Corticosteroids for Wegener's Granulomatosis
Indicated at the beginning of the therapeutic process to control the acute phase of the disease, corticosteroids are powerful anti-inflammatories, capable of reducing inflammation.
These drugs can cause numerous side effects, which explains why they are administered at the lowest effective dose.
In patients with Wegener's granulomatosis, the most commonly used corticosteroid is prednisone.
Immunosuppressants for Wegener's Granulomatosis
Indicated in a secondary phase of the therapeutic process to keep the condition under control, immunosuppressants reduce inflammation by acting on the immune defenses, which, in the patient with Wegener's granulomatosis, act improperly and cause serious damage to the organism.
Among the immunosuppressants used in the presence of Wegener's granulomatosis, the following are reported: cyclophosphamide, azathioprine and methotrexate.
Taking immunosuppressants exposes the patient to a greater risk of contracting infections.
Rituximab for Wegener's granulomatosis
Rituximab is a monoclonal antibody that reduces B lymphocytes, immune system cells involved in inflammation.
Approved by the FDA as a drug for the treatment of Wegener's granulomatosis, rituximab can be used in the acute phase of the disease, in combination with corticosteroids.
Wegener's Granulomatosis Drugs: What to Do Against Side Effects?
The drugs listed above have several side effects, especially when taken for long periods of time (as is the case in patients with Wegener's granulomatosis).
To control such side effects, the doctor generally indicates:
- Sulfamethoxazole associated with trimethoprim, to prevent infections affecting the lungs.

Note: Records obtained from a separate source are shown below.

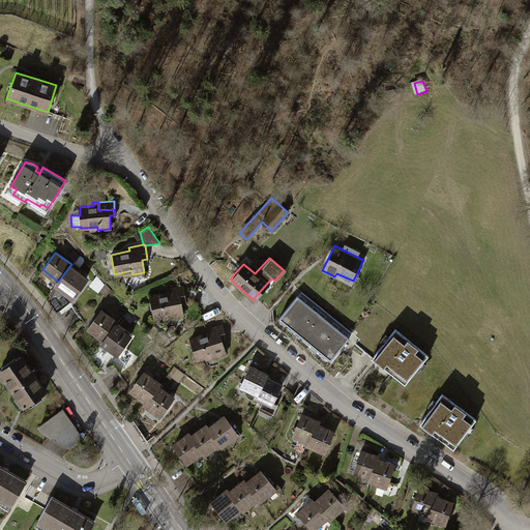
[(80,271),(71,264),(58,282),(56,285),(71,297),(86,278),(78,273),(80,271)]
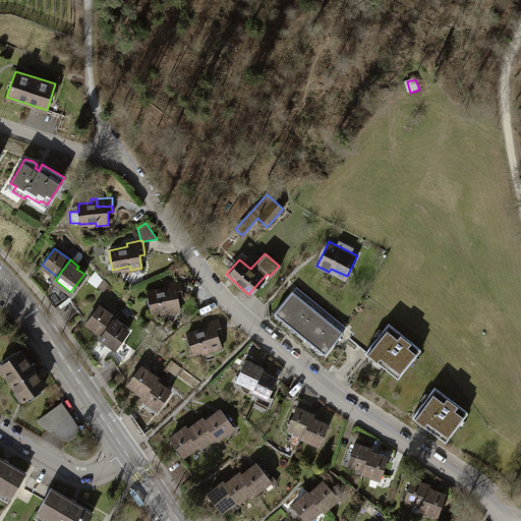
[(95,289),(103,277),(96,273),(89,285),(95,289)]
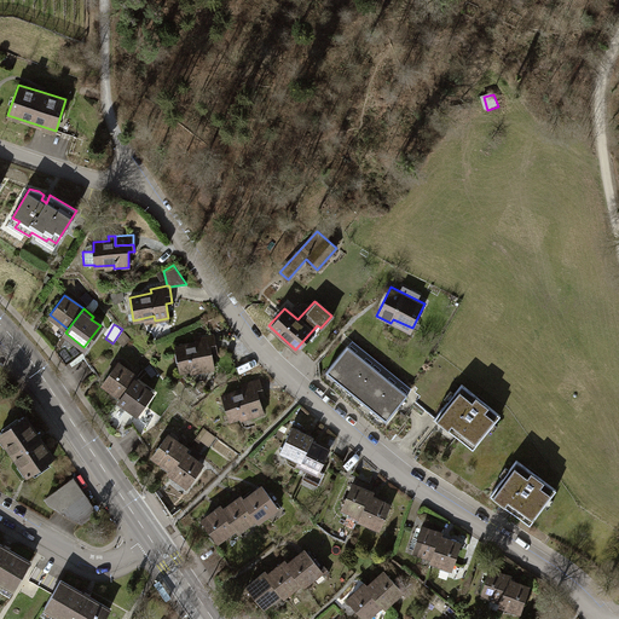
[(196,339),(197,343),(198,350),(209,347),(215,346),(213,336),(196,339)]
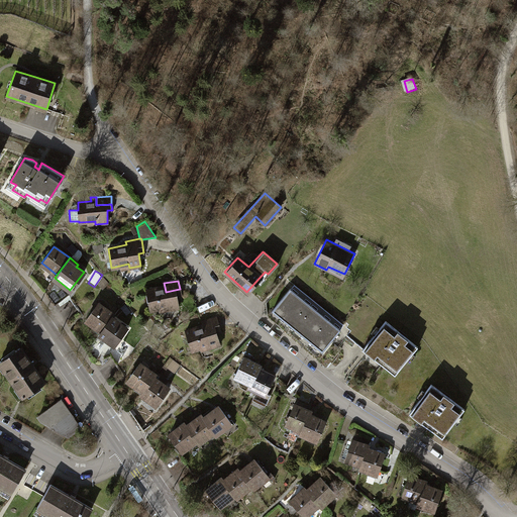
[(293,284),(289,289),(300,298),(309,305),(319,313),(329,321),(339,329),(343,324),(293,284)]
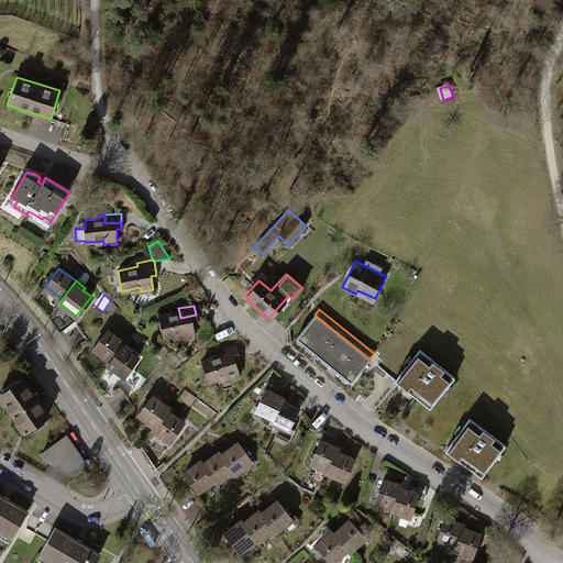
[(195,334),(190,316),(180,318),(179,312),(159,317),(164,337),(183,333),(183,337),(195,334)]
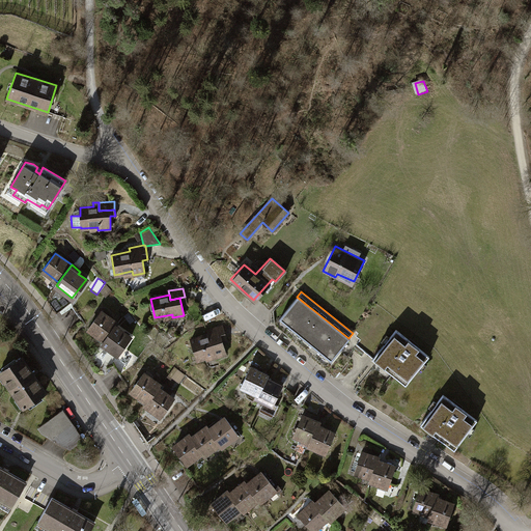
[(279,319),(290,328),(308,306),(297,297),(279,319)]
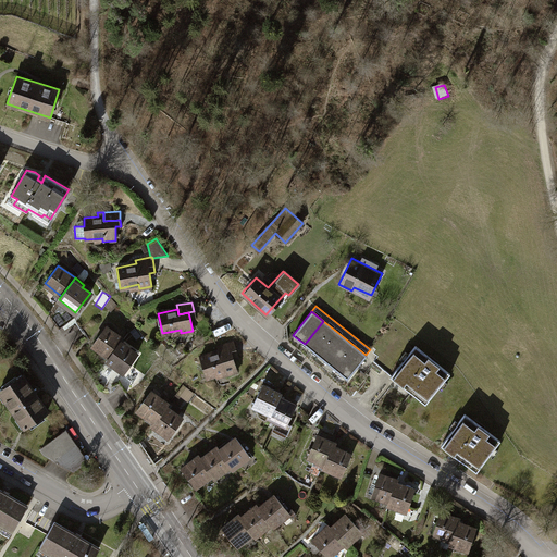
[(305,344),(314,351),(333,329),(323,321),(305,344)]
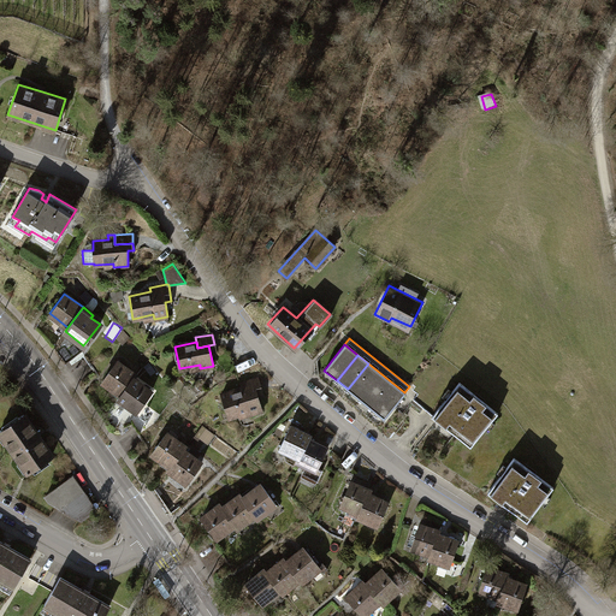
[(101,381),(120,395),(132,378),(135,374),(134,373),(116,361),(101,381)]
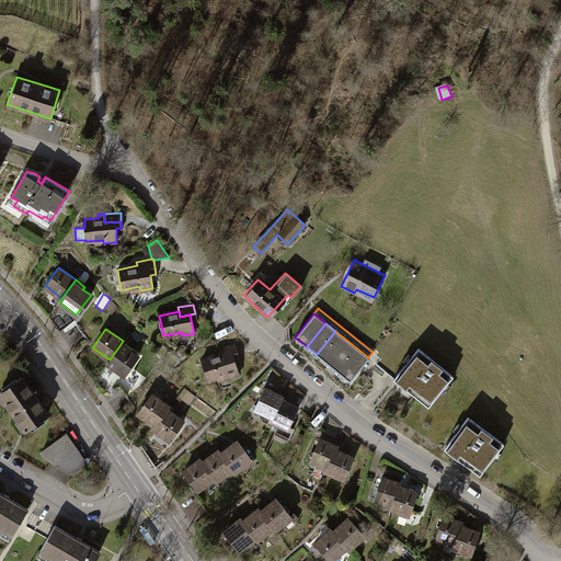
[(317,354),(328,363),(346,340),(335,331),(317,354)]
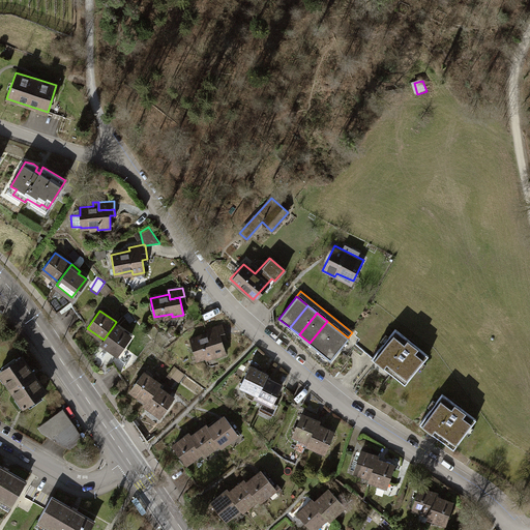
[(310,343),(320,351),(337,329),(327,321),(310,343)]
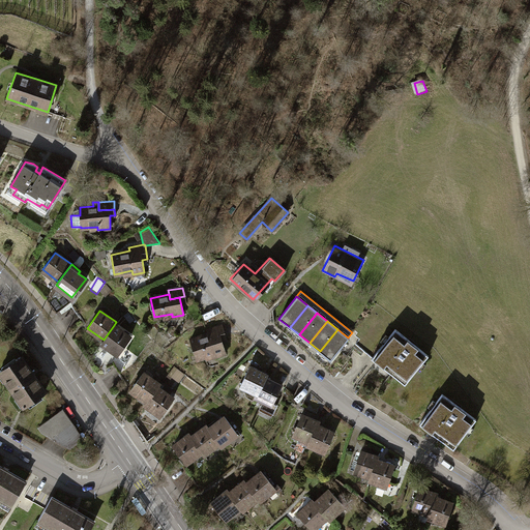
[(130,336),(114,325),(104,340),(101,342),(118,353),(130,336)]
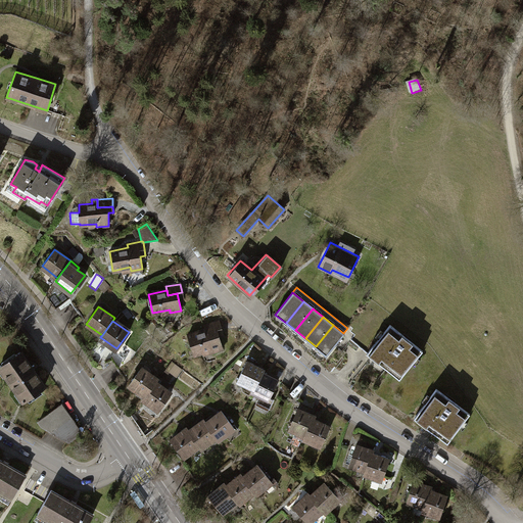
[(204,326),(205,329),(206,334),(218,331),(222,330),(219,322),(204,326)]
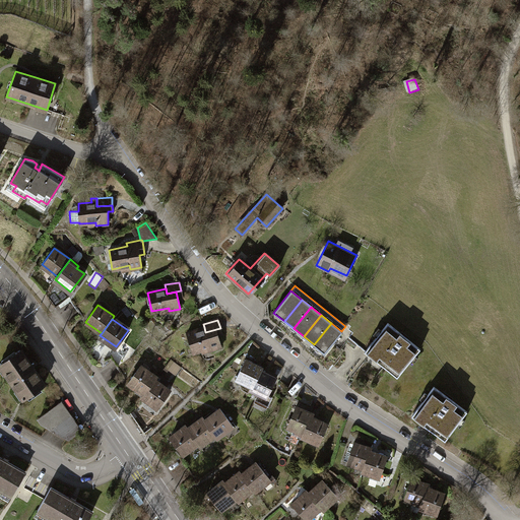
[(341,331),(331,323),(314,344),(324,352),(341,331)]
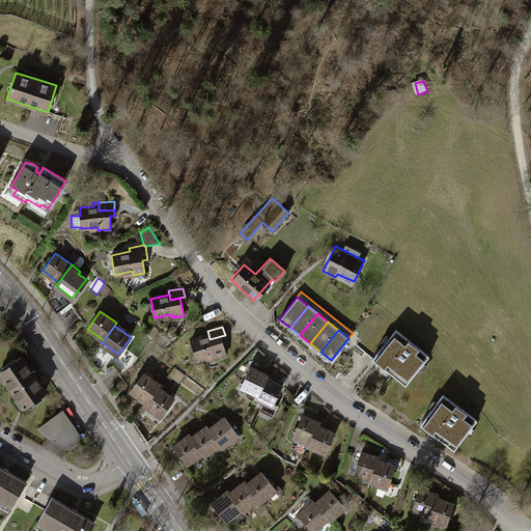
[(395,330),(373,358),(404,383),(421,362),(422,363),(428,356),(395,330)]
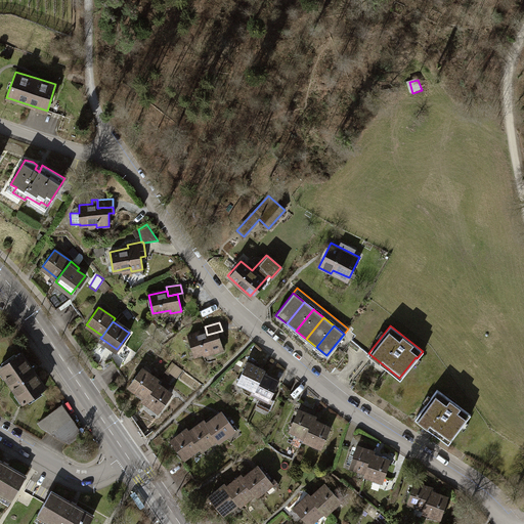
[(223,348),(218,332),(207,335),(206,330),(188,336),(193,354),(211,348),(212,351),(223,348)]
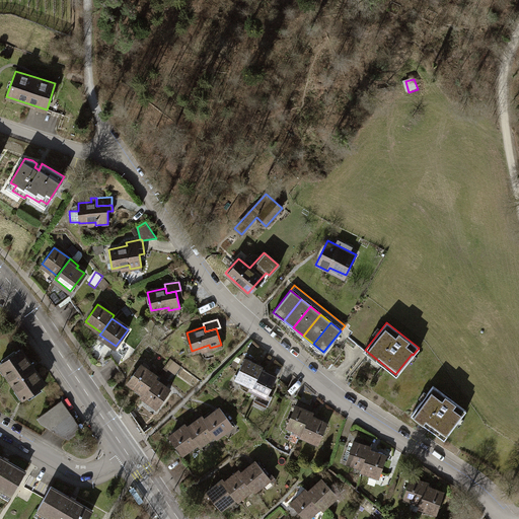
[(20,349),(0,363),(23,397),(44,383),(20,349)]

- Bisphosphonate drugs, calcium and vitamin D supplements, to reduce or prevent osteoporosis.
- Folic acid, to prevent the effects of methotrexate treatment.
Wegener's granulomatosis: other therapies
Certain circumstances, such as late diagnosis of the disease or neglect of treatment, may require plasmapheresis and surgery.
Plasma exchange for Wegener's granulomatosis
Plasmapheresis is a rather complicated procedure, which is carried out on the patient's blood.
This therapy is practiced not only in the case of Wegener's granulomatosis, but also in the occurrence of autoimmune diseases, such as systemic lupus erythematosus.
Surgery for Wegener's Granulomatosis
Surgery, on the other hand, can include kidney transplantation, when the kidneys are irreparably damaged, or interventions for the resolution of complications in the airways or problems in the middle ear.
Wegener's Granulomatosis: Periodic Checks
The patient with Wegener's granulomatosis must undergo periodic checks by the treating physician both during treatment and at the end of the treatment: during treatment, to clarify whether the therapies are working and when to stop them; at the end of the therapeutic course, to promptly identify any relapses.